In-car technology has advanced so quickly that a new Chevrolet Spark makes some five-year-old luxury cars feel quaint. Enter the aftermarket. Although no one yet offers an all-in-one solution — there’s no BMW iDrive retrofit kit for a 1989 7-series, for instance — these products can meet or beat some of the features in new vehicles.
The For My Vehicle rearview mirror can bring General Motors’ OnStar into your 2000 Honda Accord. Services include stolen-vehicle tracking, automatic 9-1-1 dialing, and available turn-by-turn navigation.

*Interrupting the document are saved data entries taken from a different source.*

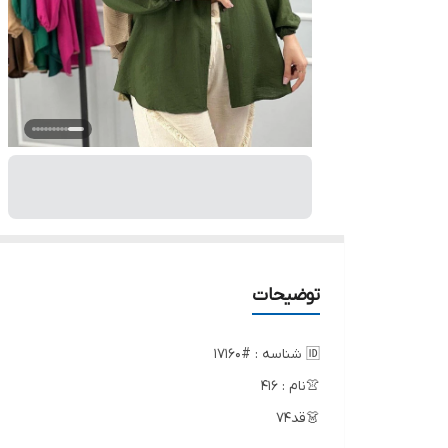
توضیحات
🆔 شناسه : #17160
👚نام : 416
👗قد74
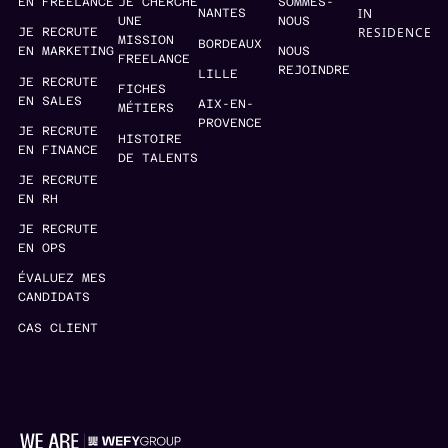
EN FREELANCE
JE CHERCHE
SOMMES-
IN
NANTES
UNE
NOUS
RESIDENCE
JE RECRUTE
MISSION
BORDEAUX
EN MARKETING
NOUS
FREELANCE
REJOINDRE
LILLE
JE RECRUTE
FICHES
EN SALES
AIX-EN-
MÉTIERS
PROVENCE
JE RECRUTE
HISTOIRE
EN FINANCE
DE TALENTS
JE RECRUTE
EN RH
JE RECRUTE
EN OPS
ÉVALUEZ MES
CANDIDATS
CAS CLIENT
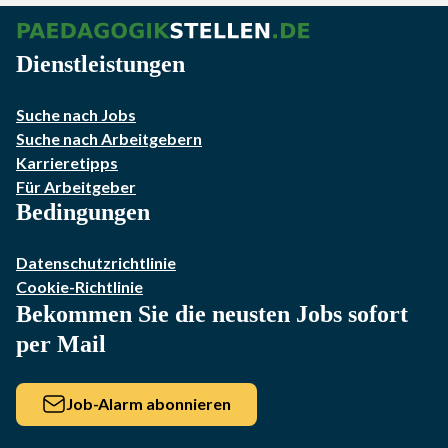
Dienstleistungen
Suche nach Jobs
Suche nach Arbeitgebern
Karrieretipps
Für Arbeitgeber
Bedingungen
Datenschutzrichtlinie
Cookie-Richtlinie
Bekommen Sie die neusten Jobs sofort
per Mail
Job-Alarm abonnieren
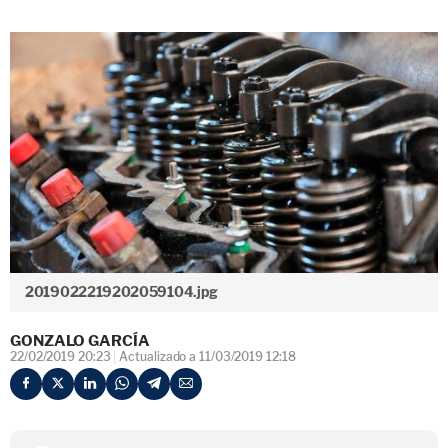
2019022219202059104.jpg
GONZALO GARCÍA
22/02/2019 20:23
Actualizado a 11/03/2019 12:18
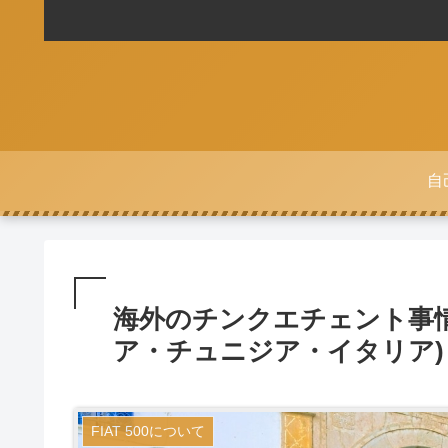
自
海外のチンクエチェント事情
ア・チュニジア・イタリア)
FIAT 500について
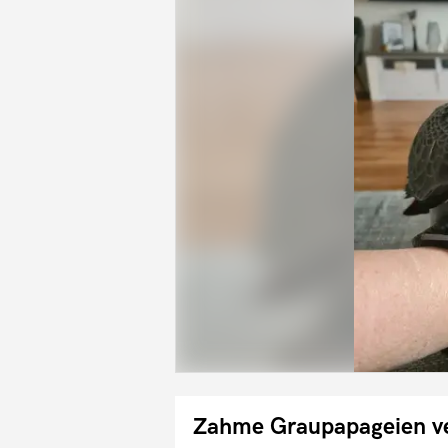
Zahme Graupapageien v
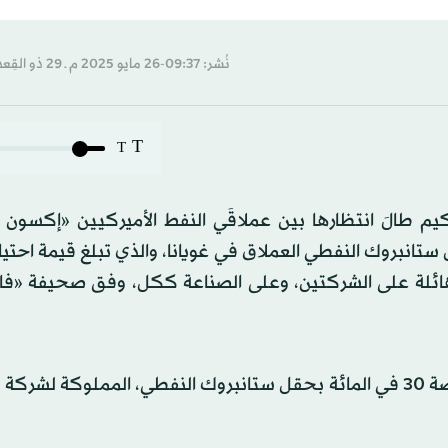
نُشر: 09:37-26 مايو 2025 م ـ 29 ذو القِعدة 1446 هـ
T
T
يم طالَ انتظارها بين عملاقَي النفط الأميركيين «إكسون 
نبروك النفطي العملاق في غويانا، والذي تبلغ قيمة احتياط
 هائلة على الشركتين، وعلى الصناعة ككل، وفق صحيفة «فاي
تتنازع الشركات العملاقة الأميركية حق الاستحواذ على حصة 30 في المائة بحقل ستانبروك النفطي، المملوك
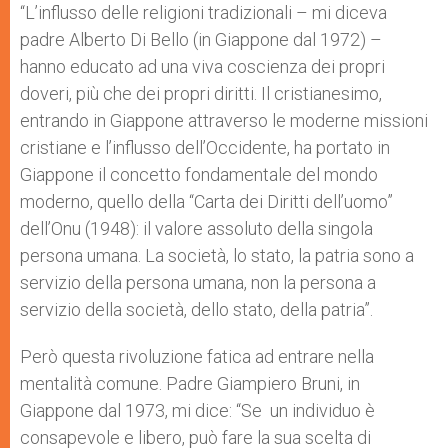
“L’influsso delle religioni tradizionali – mi diceva
padre Alberto Di Bello (in Giappone dal 1972) –
hanno educato ad una viva coscienza dei propri
doveri, più che dei propri diritti. Il cristianesimo,
entrando in Giappone attraverso le moderne missioni
cristiane e l’influsso dell’Occidente, ha portato in
Giappone il concetto fondamentale del mondo
moderno, quello della “Carta dei Diritti dell’uomo”
dell’Onu (1948): il valore assoluto della singola
persona umana. La società, lo stato, la patria sono a
servizio della persona umana, non la persona a
servizio della società, dello stato, della patria”.
Però questa rivoluzione fatica ad entrare nella
mentalità comune. Padre Giampiero Bruni, in
Giappone dal 1973, mi dice: “Se un individuo è
consapevole e libero, può fare la sua scelta di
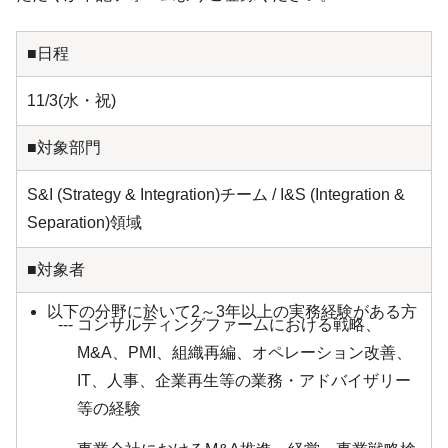
■日程
11/3(水・祝)
■対象部門
S&I (Strategy & Integration)チーム / I&S (Integration &
Separation)領域
■対象者
以下の分野に於いて2～3年以上の実務経験がある方
コンサルティングファームにおける戦略、
M&A、PMI、組織再編、オペレーション改善、
IT、人事、企業再生等の業務・アドバイザリー
等の経験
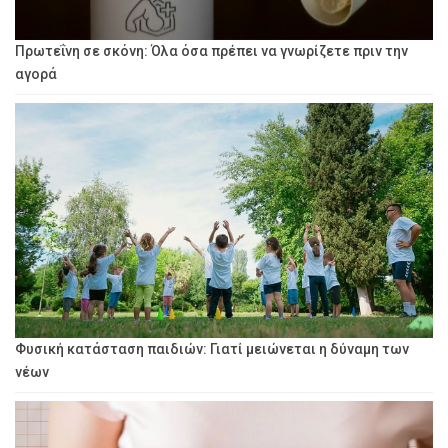
Πρωτεΐνη σε σκόνη: Όλα όσα πρέπει να γνωρίζετε πριν την
αγορά
Φυσική κατάσταση παιδιών: Γιατί μειώνεται η δύναμη των
νέων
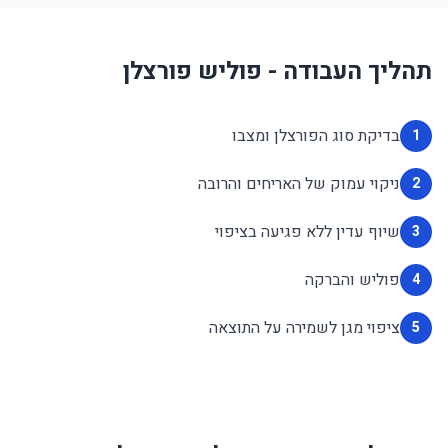
תהליך העבודה - פוליש פורצלן
בדיקת סוג הפורצלן ומצבו
1
ניקוי עמוק של האריחים והרובה
2
שיוף עדין ללא פגיעה בציפוי
3
פוליש והברקה
4
ציפוי מגן לשמירה על התוצאה
5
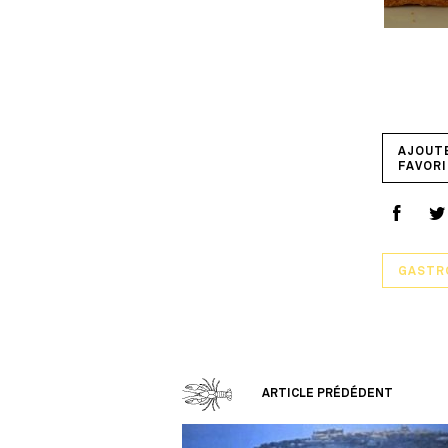
AJOUT
FAVORI
GASTR
ARTICLE PRÉDÉDENT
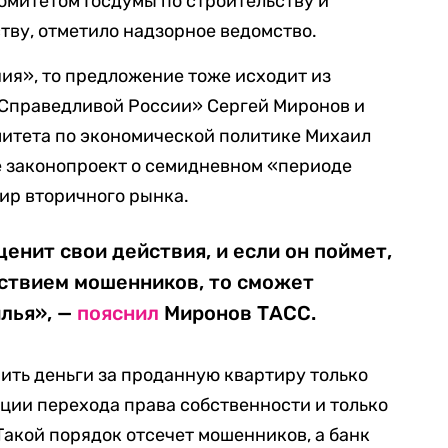
комитетом Госдумы по строительству и
ву, отметило надзорное ведомство.
ия», то предложение тоже исходит из
«Справедливой России» Сергей Миронов и
митета по экономической политике Михаил
 законопроект о семидневном «периоде
ир вторичного рынка.
енит свои действия, и если он поймет,
йствием мошенников, то сможет
илья», —
пояснил
Миронов ТАСС.
ить деньги за проданную квартиру только
ции перехода права собственности и только
 Такой порядок отсечет мошенников, а банк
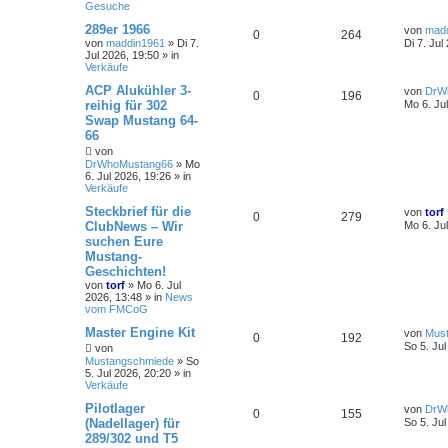
Gesuche
289er 1966
von
mad
0
264
von
maddin1961
»
Di 7.
Di 7. Jul
Jul 2026, 19:50
» in
Verkäufe
ACP Alukühler 3-
von
DrW
0
196
reihig für 302
Mo 6. Ju
Swap Mustang 64-
66
von
DrWhoMustang66
»
Mo
6. Jul 2026, 19:26
» in
Verkäufe
Steckbrief für die
von
torf
0
279
ClubNews – Wir
Mo 6. Ju
suchen Eure
Mustang-
Geschichten!
von
torf
»
Mo 6. Jul
2026, 13:48
» in
News
vom FMCoG
Master Engine Kit
von
Mus
0
192
So 5. Jul
von
Mustangschmiede
»
So
5. Jul 2026, 20:20
» in
Verkäufe
Pilotlager
von
DrW
0
155
(Nadellager) für
So 5. Jul
289/302 und T5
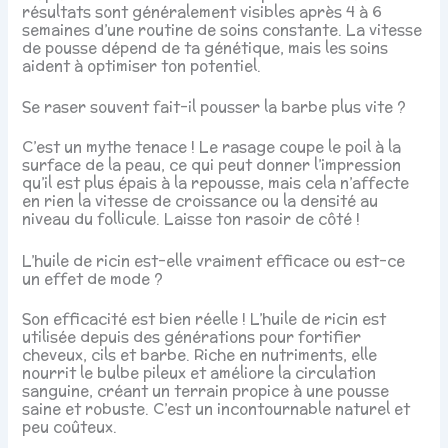
résultats sont généralement visibles après 4 à 6
semaines d’une routine de soins constante. La vitesse
de pousse dépend de ta génétique, mais les soins
aident à optimiser ton potentiel.
Se raser souvent fait-il pousser la barbe plus vite ?
C’est un mythe tenace ! Le rasage coupe le poil à la
surface de la peau, ce qui peut donner l’impression
qu’il est plus épais à la repousse, mais cela n’affecte
en rien la vitesse de croissance ou la densité au
niveau du follicule. Laisse ton rasoir de côté !
L’huile de ricin est-elle vraiment efficace ou est-ce
un effet de mode ?
Son efficacité est bien réelle ! L’huile de ricin est
utilisée depuis des générations pour fortifier
cheveux, cils et barbe. Riche en nutriments, elle
nourrit le bulbe pileux et améliore la circulation
sanguine, créant un terrain propice à une pousse
saine et robuste. C’est un incontournable naturel et
peu coûteux.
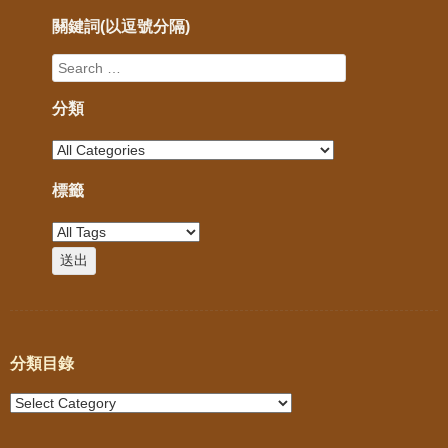
關鍵詞(以逗號分隔)
分類
標籤
分類目錄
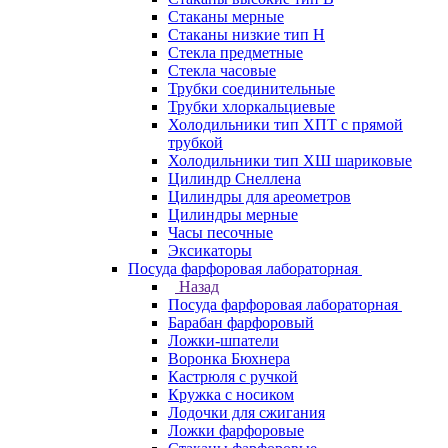
Стаканы мерные
Стаканы низкие тип Н
Стекла предметные
Стекла часовые
Трубки соединительные
Трубки хлоркальциевые
Холодильники тип ХПТ с прямой
трубкой
Холодильники тип ХШ шариковые
Цилиндр Снеллена
Цилиндры для ареометров
Цилиндры мерные
Часы песочные
Эксикаторы
Посуда фарфоровая лабораторная
Назад
Посуда фарфоровая лабораторная
Барабан фарфоровый
Ложки-шпатели
Воронка Бюхнера
Кастрюля с ручкой
Кружка с носиком
Лодочки для сжигания
Ложки фарфоровые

Integration with Apple’s excellent Siri voice assistant will be the next big thing for new cars.
The Alpine ICS-X7HD head unit offers it now. It can also render some smartphone screens and run many of their apps.
The Garmin Nuvi 3597LMTHD has a brilliantly crisp touchscreen, and it’s slim enough to slip into your pocket when you leave your car. Garmin includes free traffic reports and map updates.
Many of the devices here have Bluetooth, but a dedicated unit, like the Scoshe MotorMouth II, usually works better. Look for one that connects to your car stereo via FM radio or an auxiliary port.
Cut the Distraction
CellControl is a device that plugs into your car (or more likely, your kid’s car) via the OBD-II port and locks out nonemergency phone calls and
texts while the vehicle is in motion.
Escort’s Passport 9500ix with SmartCord Live uses GPS and an iPhone/Android app to give real-time updates to warn drivers of speed traps. Note: Waze, a free app, works similarly.
Radar: $450, SmartCord Live: $100, escortradar.com
Hold It Together
There are tons of cheap cell-phone holders, but this one, by Panavise, is better. A special bracket (not shown) attaches to the center console rather than taking up windshield space. Durable mounts fit nearly any gadget.